Starfish, also known as sea stars, are marine invertebrates that lack the complex, centralized sensory organs found in vertebrates, including ears. These echinoderms are characterized by radial symmetry, meaning their body parts are arranged around a central axis. They do not possess a brain or traditional eyes. Instead of relying on a few highly specialized organs, the starfish uses a distributed network of cells and structures across its body to interact with its aquatic environment. This unique anatomy allows them to perceive light, detect movement, and locate food.
The Starfish Nervous System
The starfish nervous system is organized around its radial body plan, which explains the absence of a distinct head or brain. A nerve ring encircles the mouth at the center of the animal’s body, serving as the main coordination point for the organism. Extending from this central ring are radial nerves that run down the length of each arm.
The nervous system relies on a simpler, interconnected network, rather than a hierarchical structure, to regulate the animal’s functions. The radial nerves act somewhat autonomously, with one arm often taking the lead and directing movement when a stimulus is detected. Each arm has a degree of independence, but they coordinate their actions through the nerve ring to achieve locomotion and other behaviors.

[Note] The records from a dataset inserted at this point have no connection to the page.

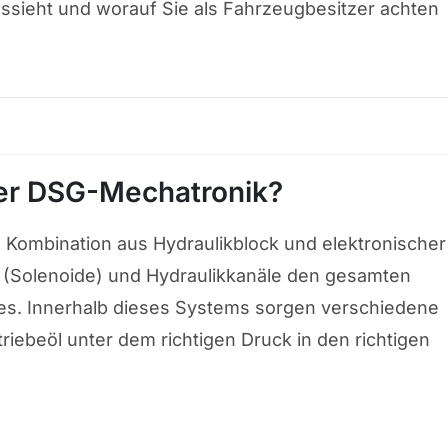
ssieht und worauf Sie als Fahrzeugbesitzer achten
der DSG-Mechatronik?
e Kombination aus Hydraulikblock und elektronischer
le (Solenoide) und Hydraulikkanäle den gesamten
es. Innerhalb dieses Systems sorgen verschiedene
iebeöl unter dem richtigen Druck in den richtigen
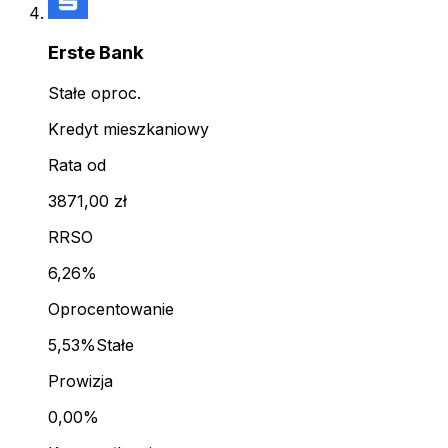
Erste Bank
Stałe oproc.
Kredyt mieszkaniowy
Rata od
3871,00 zł
RRSO
6,26%
Oprocentowanie
5,53%
Stałe
Prowizja
0,00%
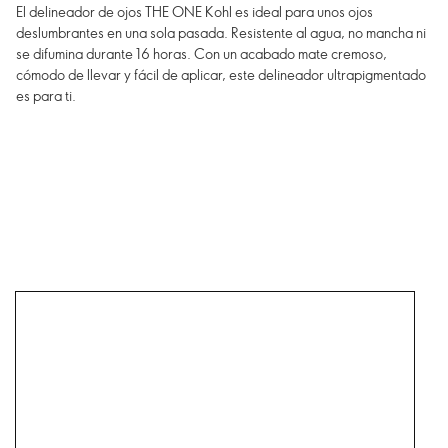
El delineador de ojos THE ONE Kohl es ideal para unos ojos
deslumbrantes en una sola pasada. Resistente al agua, no mancha ni
se difumina durante 16 horas. Con un acabado mate cremoso,
cómodo de llevar y fácil de aplicar, este delineador ultrapigmentado
es para ti.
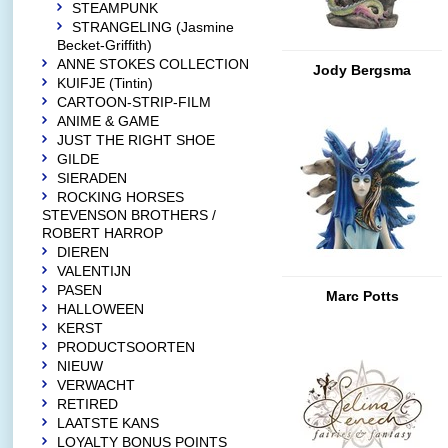
STEAMPUNK
STRANGELING (Jasmine
Becket-Griffith)
ANNE STOKES COLLECTION
Jody Bergsma
KUIFJE (Tintin)
CARTOON-STRIP-FILM
ANIME & GAME
JUST THE RIGHT SHOE
GILDE
SIERADEN
ROCKING HORSES
STEVENSON BROTHERS /
ROBERT HARROP
DIEREN
VALENTIJN
PASEN
Marc Potts
HALLOWEEN
KERST
PRODUCTSOORTEN
NIEUW
VERWACHT
RETIRED
LAATSTE KANS
LOYALTY BONUS POINTS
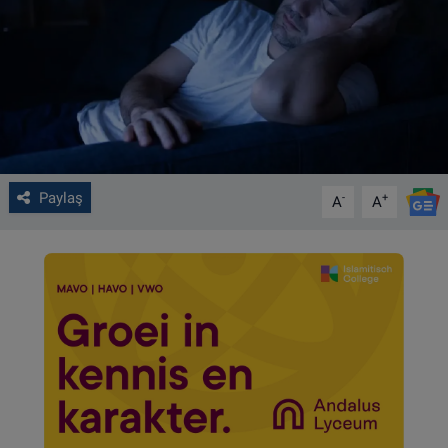
VIDEO GALERİ
ALGEMENE VOORWAARDEN
CONTACT
Çerez Politikası
Paylaş
-
+
A
A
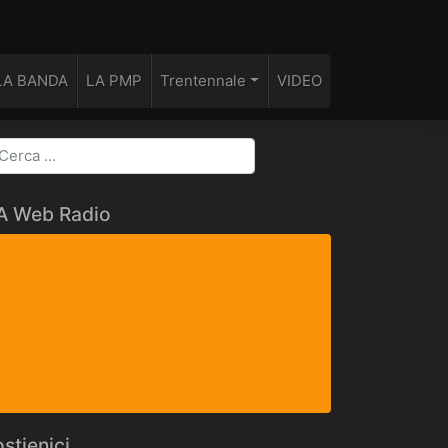
LA BANDA
LA PMP
Trentennale
VIDEO
FA Web Radio
stienici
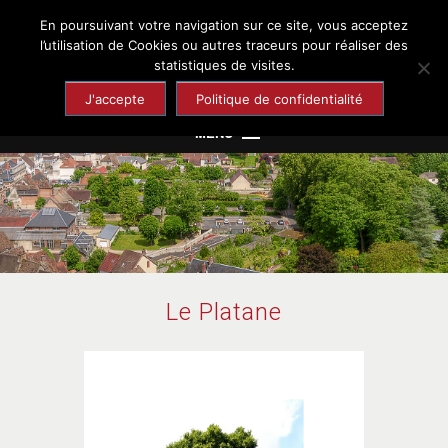
En poursuivant votre navigation sur ce site, vous acceptez
Chaumont-en-Vexin
l’utilisation de Cookies ou autres traceurs pour réaliser des
statistiques de visites.
Site officiel de la ville
J'accepte
Politique de confidentialité
MENU
Mairie
Cadre de vie
Enfance et Jeunesse
Culture et Loisirs
Le Platane
Santé et Solidarité
Economie et Emploi
Tourisme et Patrimoine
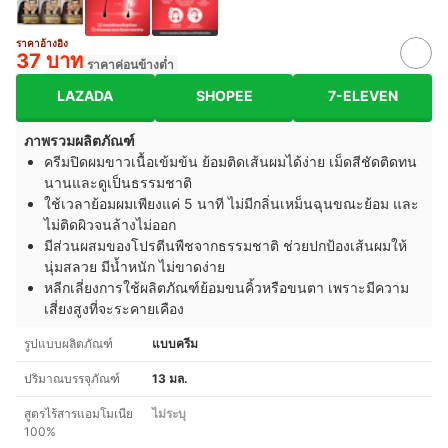
ราคาอ้างอิง
37 บาท
ราคาค่อนข้างต่ำ
LAZADA
SHOPEE
7-ELEVEN
ภาพรวมผลิตภัณฑ์
ครีมปิดผมขาวเนื้อเข้มข้น ย้อมติดเส้นผมได้ง่าย เม็ดสีชัดติดทน
นานและดูเป็นธรรมชาติ
ใช้เวลาย้อมผมเพียงแค่ 5 นาที ไม่มีกลิ่นเหม็นฉุนขณะย้อม และ
ไม่ติดผิวจนล้างไม่ออก
มีส่วนผสมของโปรตีนพืชจากธรรมชาติ ช่วยปกป้องเส้นผมให้
นุ่มสลวย มีน้ำหนัก ไม่ขาดง่าย
หลีกเลี่ยงการใช้ผลิตภัณฑ์ย้อมขนคิ้วหรือขนตา เพราะมีความ
เสี่ยงสูงที่จะระคายเคือง
รูปแบบผลิตภัณฑ์
แบบครีม
ปริมาณบรรจุภัณฑ์
13 มล.
สูตรไร้สารแอมโมเนีย
ไม่ระบุ
100%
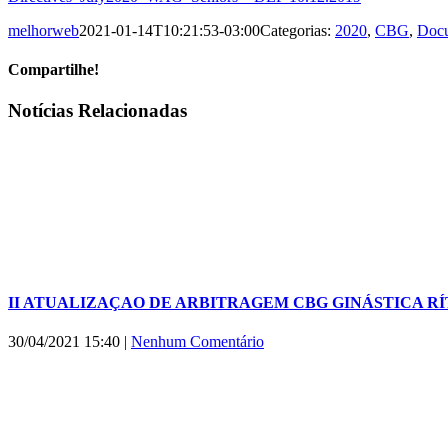
melhorweb
2021-01-14T10:21:53-03:00
Categorias:
2020
,
CBG
,
Doc
Compartilhe!
Facebook
X
WhatsApp
E-
Notícias Relacionadas
mail
II ATUALIZAÇAO DE ARBITRAGEM CBG GINÁSTICA RÍTI
30/04/2021 15:40
|
Nenhum Comentário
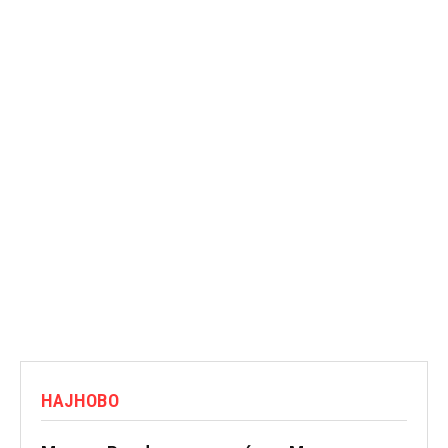
НАЈНОВО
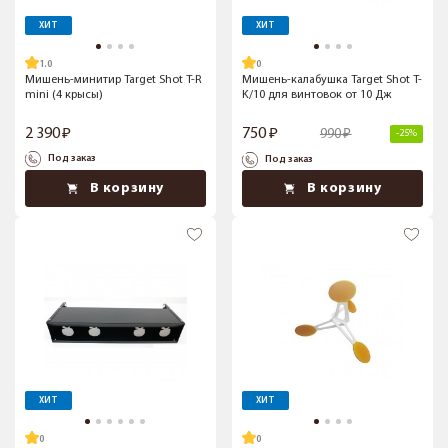
ХИТ
ХИТ
1.0
Мишень-минитир Target Shot T-R
Мишень-калабушка Target Shot T-
mini (4 крысы)
K/10 для винтовок от 10 Дж
2 390
750
990
-25%
Под заказ
Под заказ
В корзину
В корзину
ХИТ
ХИТ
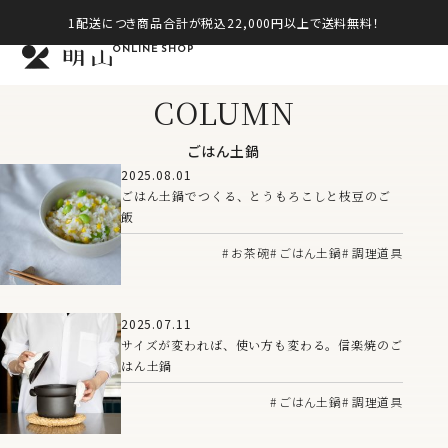
1配送につき商品合計が税込22,000円以上で送料無料！
ONLINE SHOP
COLUMN
ごはん土鍋
2025.08.01
ごはん土鍋でつくる、とうもろこしと枝豆のご
飯
お茶碗
ごはん土鍋
調理道具
2025.07.11
サイズが変われば、使い方も変わる。信楽焼のご
はん土鍋
ごはん土鍋
調理道具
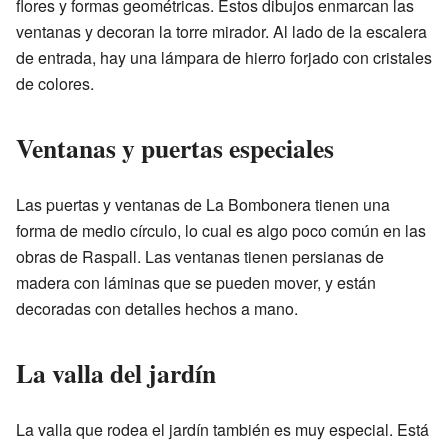
flores y formas geométricas. Estos dibujos enmarcan las
ventanas y decoran la torre mirador. Al lado de la escalera
de entrada, hay una lámpara de hierro forjado con cristales
de colores.
Ventanas y puertas especiales
Las puertas y ventanas de La Bombonera tienen una
forma de medio círculo, lo cual es algo poco común en las
obras de Raspall. Las ventanas tienen persianas de
madera con láminas que se pueden mover, y están
decoradas con detalles hechos a mano.
La valla del jardín
La valla que rodea el jardín también es muy especial. Está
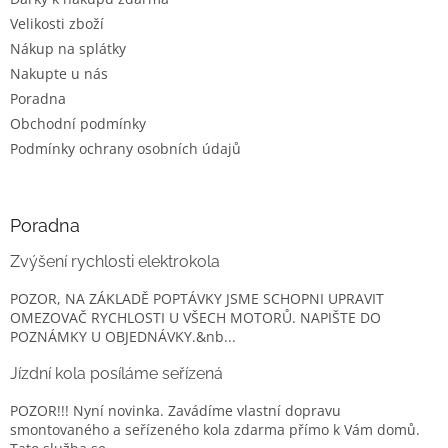
Velikosti zboží
Nákup na splátky
Nakupte u nás
Poradna
Obchodní podmínky
Podmínky ochrany osobních údajů
Poradna
Zvýšení rychlosti elektrokola
POZOR, NA ZÁKLADĚ POPTÁVKY JSME SCHOPNI UPRAVIT
OMEZOVAČ RYCHLOSTI U VŠECH MOTORŮ. NAPIŠTE DO
POZNÁMKY U OBJEDNÁVKY.&nb...
Jízdní kola posíláme seřízená
POZOR!!! Nyní novinka. Zavádíme vlastní dopravu
smontovaného a seřízeného kola zdarma přímo k Vám domů.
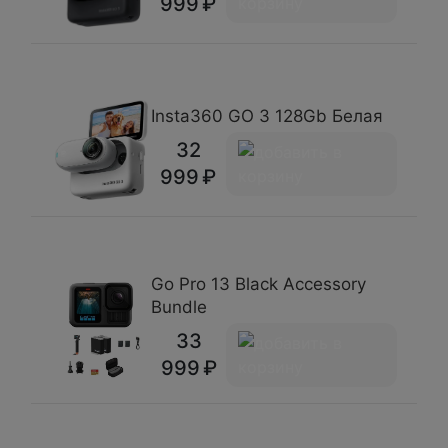
999
Insta360 GO 3 128Gb Белая
32
999
Go Pro 13 Black Accessory
Bundle
33
999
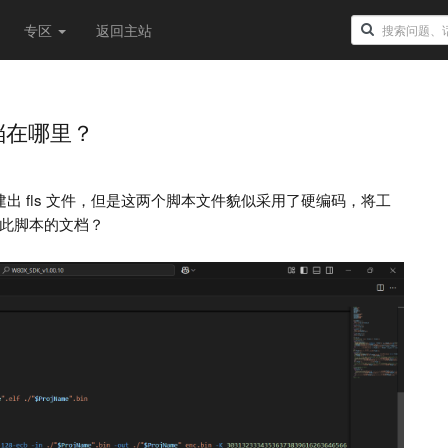
专区
返回主站
档在哪里？
建出 fls 文件，但是这两个脚本文件貌似采用了硬编码，将工
于此脚本的文档？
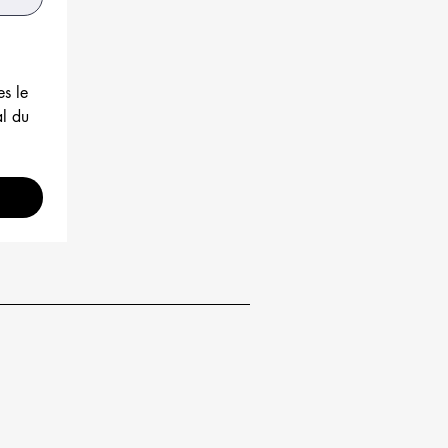
s le 
l du 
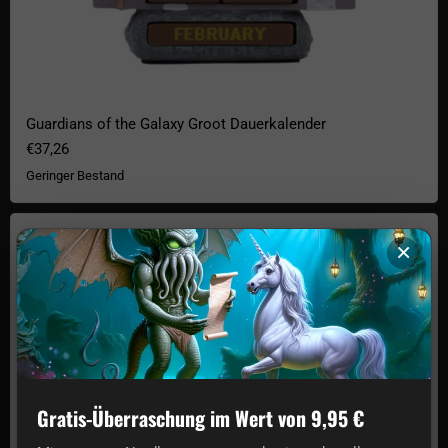
Guardians of the Galaxy Groot Dauerkalender
€37,26
Geringer Bestand
Marvel Fact Files Dauer-Kalender
×
Gratis-Überraschung im Wert von 9,95 €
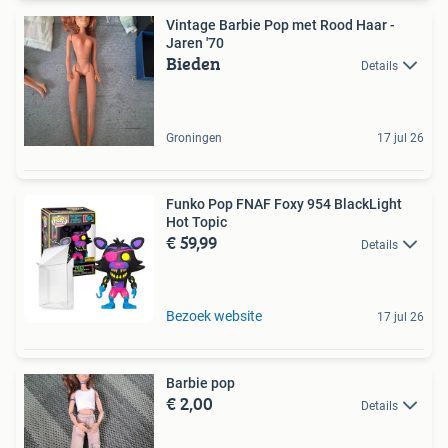
Vintage Barbie Pop met Rood Haar -
Jaren '70
Bieden
Details
Groningen
17 jul 26
Funko Pop FNAF Foxy 954 BlackLight
Hot Topic
€ 59,99
Details
Bezoek website
17 jul 26
Barbie pop
€ 2,00
Details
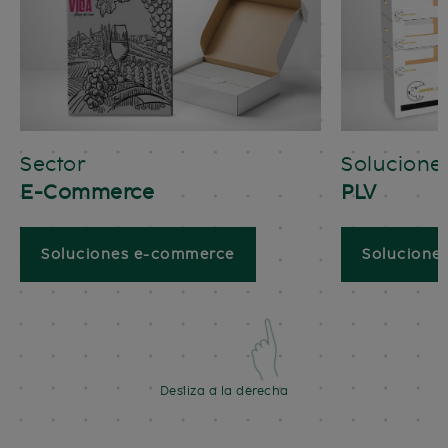
Sector
Solucione
E-Commerce
PLV
Soluciones e-commerce
Solucione
Desliza a la derecha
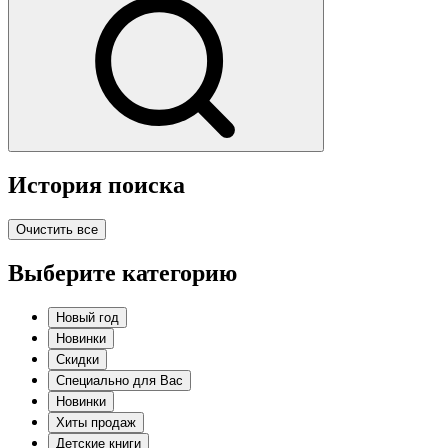
История поиска
Очистить все
Выберите категорию
Новый год
Новинки
Скидки
Специально для Вас
Новинки
Хиты продаж
Детские книги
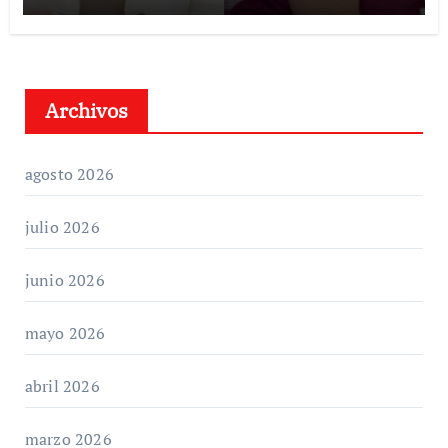
Archivos
agosto 2026
julio 2026
junio 2026
mayo 2026
abril 2026
marzo 2026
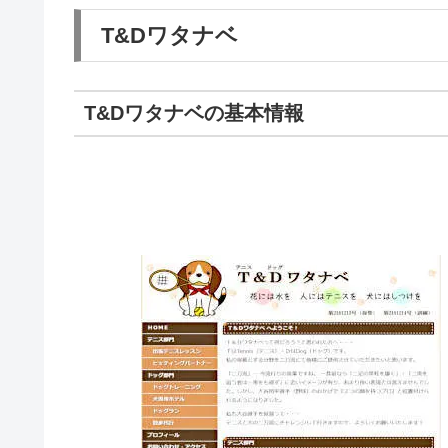
T&Dワタナベ
T&Dワタナベの基本情報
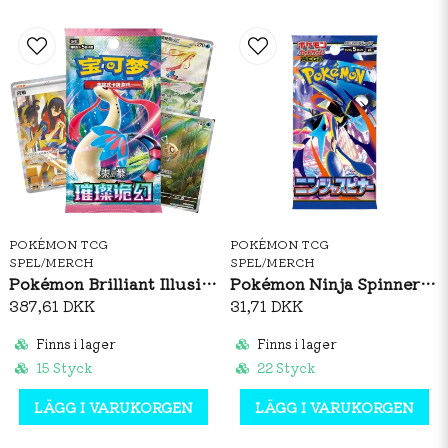
POKÉMON TCG
POKÉMON TCG
SPEL/MERCH
SPEL/MERCH
Pokémon Brilliant Illusions CSV8C Booster Box Slim (S-CH)
Pokémon Ninja Spinner Booster Pack (JP)
387,61 DKK
31,71 DKK
Finns i lager
Finns i lager
15 Styck
22 Styck
LÄGG I VARUKORGEN
LÄGG I VARUKORGEN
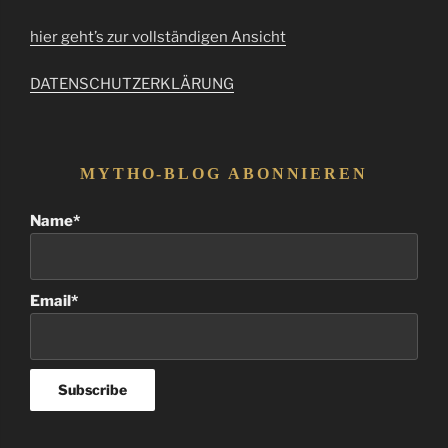
hier geht’s zur vollständigen Ansicht
DATENSCHUTZERKLÄRUNG
MYTHO-BLOG ABONNIEREN
Name*
Email*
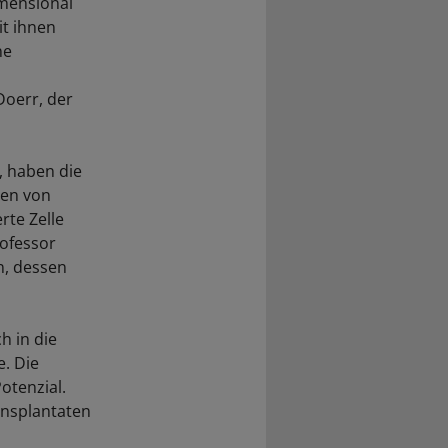
imensional
it ihnen
ne
Doerr, der
, haben die
ten von
rte Zelle
ofessor
n, dessen
h in die
e. Die
otenzial.
ansplantaten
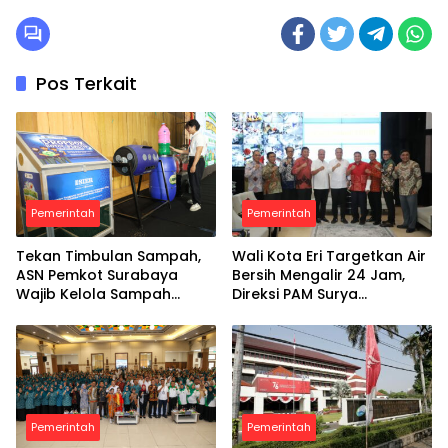
Pos Terkait
Pemerintah
Pemerintah
Tekan Timbulan Sampah,
Wali Kota Eri Targetkan Air
ASN Pemkot Surabaya
Bersih Mengalir 24 Jam,
Wajib Kelola Sampah
Direksi PAM Surya
Organik dari Rumah
Sembada Diminta Libatkan
Investor
Pemerintah
Pemerintah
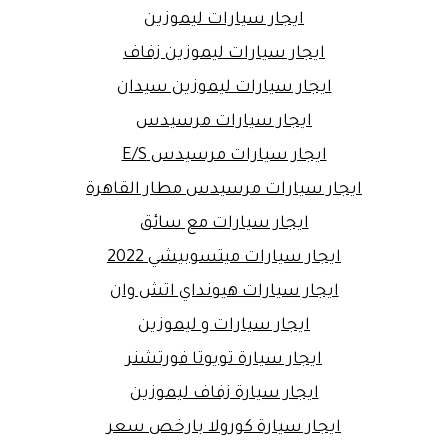
ايجار سيارات ليموزين
ايجار سيارات ليموزين زفاف
ايجار سيارات ليموزين سيدان
ايجار سيارات مرسيدس
ايجار سيارات مرسيدس E/S
ايجار سيارات مرسيدس مطار القاهرة
ايجار سيارات مع سائق
ايجار سيارات ميتسوبيشي 2022
ايجار سيارات هيونداي اتش وان
ايجار سيارات و ليموزين
ايجار سيارة تويوتا فورتشنر
ايجار سيارة زفاف ليموزين
ايجار سيارة كورولا بارخص سعر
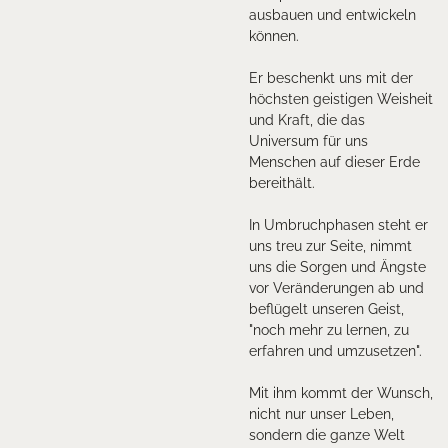
ausbauen und entwickeln
können.
Er beschenkt uns mit der
höchsten geistigen Weisheit
und Kraft, die das
Universum für uns
Menschen auf dieser Erde
bereithält.
In Umbruchphasen steht er
uns treu zur Seite, nimmt
uns die Sorgen und Ängste
vor Veränderungen ab und
beflügelt unseren Geist,
"noch mehr zu lernen, zu
erfahren und umzusetzen".
Mit ihm kommt der Wunsch,
nicht nur unser Leben,
sondern die ganze Welt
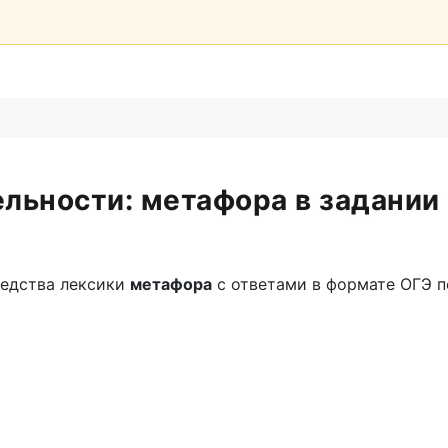
льности: метафора в задании 
едства лексики
метафора
с ответами в формате ОГЭ по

How Starfish Perceive Light
Despite not having eyes in the traditional sense, starfish perceive their surroundings using specialized light-sensing organs called ocelli, or eyespots. A single eyespot is located at the very tip of each arm, often protected by a small spine. These structures are compound eyes, sometimes containing hundreds of light-sensitive units called ommatidia.
The ocelli are connected directly to the radial nerve in that arm, allowing for immediate signaling. They are highly effective at detecting changes in light intensity and perceiving large stationary objects, though they do not form sharp, detailed images. This low-resolution vision, with a spatial resolution estimated to be between 8 and 16 degrees in some species, is sufficient for navigation. For example, a starfish can use its eyespots to distinguish between the bright open water and the dark outline of a coral reef structure.
Sensing Movement and Chemical Cues
While starfish lack ears to hear sound waves, they are highly sensitive to physical disturbances and vibrations in the water, which serves a similar function for avoiding predators and finding prey. This mechanoreception is primarily handled by sensory cells distributed across the epidermis and, most significantly, by the hundreds of tube feet lining the grooves on the underside of each arm.
These small, elongated projections detect minute pressure changes and water currents, allowing the starfish to sense the movement of nearby animals or potential threats. The tube feet are also crucial for chemoreception, the starfish’s version of taste and smell. Receptors on the tube feet and the arm tips detect dissolved chemicals in the seawater. This chemical sensitivity allows the starfish to track the scent trail of prey, such as bivalves, or to locate a potential mate, making the tube feet the most versatile sensory organs on their body.